* **What to produce**
Can you reproduce the records below, swapping "Chris Jordan" for "Jordan" wherever it occurs and keeping every other line as it is?

* **Data listing**

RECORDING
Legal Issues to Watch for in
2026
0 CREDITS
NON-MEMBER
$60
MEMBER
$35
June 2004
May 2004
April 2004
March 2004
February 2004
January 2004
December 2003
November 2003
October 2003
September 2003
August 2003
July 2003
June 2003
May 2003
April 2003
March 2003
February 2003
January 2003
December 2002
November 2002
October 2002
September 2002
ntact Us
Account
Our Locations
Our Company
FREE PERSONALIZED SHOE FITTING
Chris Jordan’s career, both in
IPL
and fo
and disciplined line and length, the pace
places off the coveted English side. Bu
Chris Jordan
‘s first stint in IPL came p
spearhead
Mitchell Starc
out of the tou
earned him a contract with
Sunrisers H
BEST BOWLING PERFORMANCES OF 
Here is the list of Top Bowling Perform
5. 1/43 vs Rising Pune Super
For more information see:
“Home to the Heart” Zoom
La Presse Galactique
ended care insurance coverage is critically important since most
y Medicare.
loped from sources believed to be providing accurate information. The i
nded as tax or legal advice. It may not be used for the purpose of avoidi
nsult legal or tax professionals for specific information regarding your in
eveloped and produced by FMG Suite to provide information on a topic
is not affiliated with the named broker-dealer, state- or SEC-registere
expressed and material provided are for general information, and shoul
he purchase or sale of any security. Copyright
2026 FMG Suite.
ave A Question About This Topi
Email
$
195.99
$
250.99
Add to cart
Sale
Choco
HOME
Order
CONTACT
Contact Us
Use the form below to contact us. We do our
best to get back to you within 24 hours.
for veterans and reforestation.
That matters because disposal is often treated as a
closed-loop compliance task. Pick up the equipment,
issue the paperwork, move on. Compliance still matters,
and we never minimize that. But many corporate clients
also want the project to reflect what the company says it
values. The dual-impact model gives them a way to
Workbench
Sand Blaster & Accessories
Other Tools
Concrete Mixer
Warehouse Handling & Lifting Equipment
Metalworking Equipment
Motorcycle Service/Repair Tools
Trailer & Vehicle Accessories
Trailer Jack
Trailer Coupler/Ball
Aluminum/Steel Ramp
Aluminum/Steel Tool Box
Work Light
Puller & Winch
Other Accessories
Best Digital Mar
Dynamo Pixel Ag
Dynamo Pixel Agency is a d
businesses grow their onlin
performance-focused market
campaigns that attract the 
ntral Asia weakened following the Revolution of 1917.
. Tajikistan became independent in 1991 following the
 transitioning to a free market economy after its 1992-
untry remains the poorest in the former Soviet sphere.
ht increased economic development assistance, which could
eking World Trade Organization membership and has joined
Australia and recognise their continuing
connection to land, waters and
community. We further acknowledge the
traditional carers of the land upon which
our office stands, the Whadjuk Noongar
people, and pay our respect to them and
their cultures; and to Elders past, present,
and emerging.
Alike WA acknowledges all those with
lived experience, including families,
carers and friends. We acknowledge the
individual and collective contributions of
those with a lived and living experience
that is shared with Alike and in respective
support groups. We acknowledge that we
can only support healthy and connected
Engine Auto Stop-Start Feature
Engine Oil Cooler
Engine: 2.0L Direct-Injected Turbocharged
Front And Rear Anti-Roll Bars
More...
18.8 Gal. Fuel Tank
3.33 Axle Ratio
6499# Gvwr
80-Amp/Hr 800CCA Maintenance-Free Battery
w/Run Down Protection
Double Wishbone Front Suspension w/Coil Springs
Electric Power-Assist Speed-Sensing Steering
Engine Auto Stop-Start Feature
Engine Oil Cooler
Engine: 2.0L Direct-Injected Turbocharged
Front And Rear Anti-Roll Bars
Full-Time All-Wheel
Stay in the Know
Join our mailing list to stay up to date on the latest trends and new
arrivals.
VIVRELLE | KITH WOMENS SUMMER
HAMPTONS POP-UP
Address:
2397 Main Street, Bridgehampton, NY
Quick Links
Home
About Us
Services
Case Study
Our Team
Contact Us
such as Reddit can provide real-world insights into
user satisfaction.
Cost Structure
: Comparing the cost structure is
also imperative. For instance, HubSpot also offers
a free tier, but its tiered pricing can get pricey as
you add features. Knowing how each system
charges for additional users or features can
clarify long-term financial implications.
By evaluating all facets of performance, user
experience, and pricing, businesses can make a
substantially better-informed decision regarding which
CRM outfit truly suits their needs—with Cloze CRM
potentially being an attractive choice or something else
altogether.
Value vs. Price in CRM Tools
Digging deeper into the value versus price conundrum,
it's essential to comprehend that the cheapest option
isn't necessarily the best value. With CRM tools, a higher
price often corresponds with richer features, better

* **Answer box**
RECORDING
Legal Issues to Watch for in
2026
0 CREDITS
NON-MEMBER
$60
MEMBER
$35
June 2004
May 2004
April 2004
March 2004
February 2004
January 2004
December 2003
November 2003
October 2003
September 2003
August 2003
July 2003
June 2003
May 2003
April 2003
March 2003
February 2003
January 2003
December 2002
November 2002
October 2002
September 2002
ntact Us
Account
Our Locations
Our Company
FREE PERSONALIZED SHOE FITTING
Jordan’s career, both in
IPL
and fo
and disciplined line and length, the pace
places off the coveted English side. Bu
Jordan
‘s first stint in IPL came p
spearhead
Mitchell Starc
out of the tou
earned him a contract with
Sunrisers H
BEST BOWLING PERFORMANCES OF 
Here is the list of Top Bowling Perform
5. 1/43 vs Rising Pune Super
For more information see:
“Home to the Heart” Zoom
La Presse Galactique
ended care insurance coverage is critically important since most
y Medicare.
loped from sources believed to be providing accurate information. The i
nded as tax or legal advice. It may not be used for the purpose of avoidi
nsult legal or tax professionals for specific information regarding your in
eveloped and produced by FMG Suite to provide information on a topic
is not affiliated with the named broker-dealer, state- or SEC-registere
expressed and material provided are for general information, and shoul
he purchase or sale of any security. Copyright
2026 FMG Suite.
ave A Question About This Topi
Email
$
195.99
$
250.99
Add to cart
Sale
Choco
HOME
Order
CONTACT
Contact Us
Use the form below to contact us. We do our
best to get back to you within 24 hours.
for veterans and reforestation.
That matters because disposal is often treated as a
closed-loop compliance task. Pick up the equipment,
issue the paperwork, move on. Compliance still matters,
and we never minimize that. But many corporate clients
also want the project to reflect what the company says it
values. The dual-impact model gives them a way to
Workbench
Sand Blaster & Accessories
Other Tools
Concrete Mixer
Warehouse Handling & Lifting Equipment
Metalworking Equipment
Motorcycle Service/Repair Tools
Trailer & Vehicle Accessories
Trailer Jack
Trailer Coupler/Ball
Aluminum/Steel Ramp
Aluminum/Steel Tool Box
Work Light
Puller & Winch
Other Accessories
Best Digital Mar
Dynamo Pixel Ag
Dynamo Pixel Agency is a d
businesses grow their onlin
performance-focused market
campaigns that attract the 
ntral Asia weakened following the Revolution of 1917.
. Tajikistan became independent in 1991 following the
 transitioning to a free market economy after its 1992-
untry remains the poorest in the former Soviet sphere.
ht increased economic development assistance, which could
eking World Trade Organization membership and has joined
Australia and recognise their continuing
connection to land, waters and
community. We further acknowledge the
traditional carers of the land upon which
our office stands, the Whadjuk Noongar
people, and pay our respect to them and
their cultures; and to Elders past, present,
and emerging.
Alike WA acknowledges all those with
lived experience, including families,
carers and friends. We acknowledge the
individual and collective contributions of
those with a lived and living experience
that is shared with Alike and in respective
support groups. We acknowledge that we
can only support healthy and connected
Engine Auto Stop-Start Feature
Engine Oil Cooler
Engine: 2.0L Direct-Injected Turbocharged
Front And Rear Anti-Roll Bars
More...
18.8 Gal. Fuel Tank
3.33 Axle Ratio
6499# Gvwr
80-Amp/Hr 800CCA Maintenance-Free Battery
w/Run Down Protection
Double Wishbone Front Suspension w/Coil Springs
Electric Power-Assist Speed-Sensing Steering
Engine Auto Stop-Start Feature
Engine Oil Cooler
Engine: 2.0L Direct-Injected Turbocharged
Front And Rear Anti-Roll Bars
Full-Time All-Wheel
Stay in the Know
Join our mailing list to stay up to date on the latest trends and new
arrivals.
VIVRELLE | KITH WOMENS SUMMER
HAMPTONS POP-UP
Address:
2397 Main Street, Bridgehampton, NY
Quick Links
Home
About Us
Services
Case Study
Our Team
Contact Us
such as Reddit can provide real-world insights into
user satisfaction.
Cost Structure
: Comparing the cost structure is
also imperative. For instance, HubSpot also offers
a free tier, but its tiered pricing can get pricey as
you add features. Knowing how each system
charges for additional users or features can
clarify long-term financial implications.
By evaluating all facets of performance, user
experience, and pricing, businesses can make a
substantially better-informed decision regarding which
CRM outfit truly suits their needs—with Cloze CRM
potentially being an attractive choice or something else
altogether.
Value vs. Price in CRM Tools
Digging deeper into the value versus price conundrum,
it's essential to comprehend that the cheapest option
isn't necessarily the best value. With CRM tools, a higher
price often corresponds with richer features, better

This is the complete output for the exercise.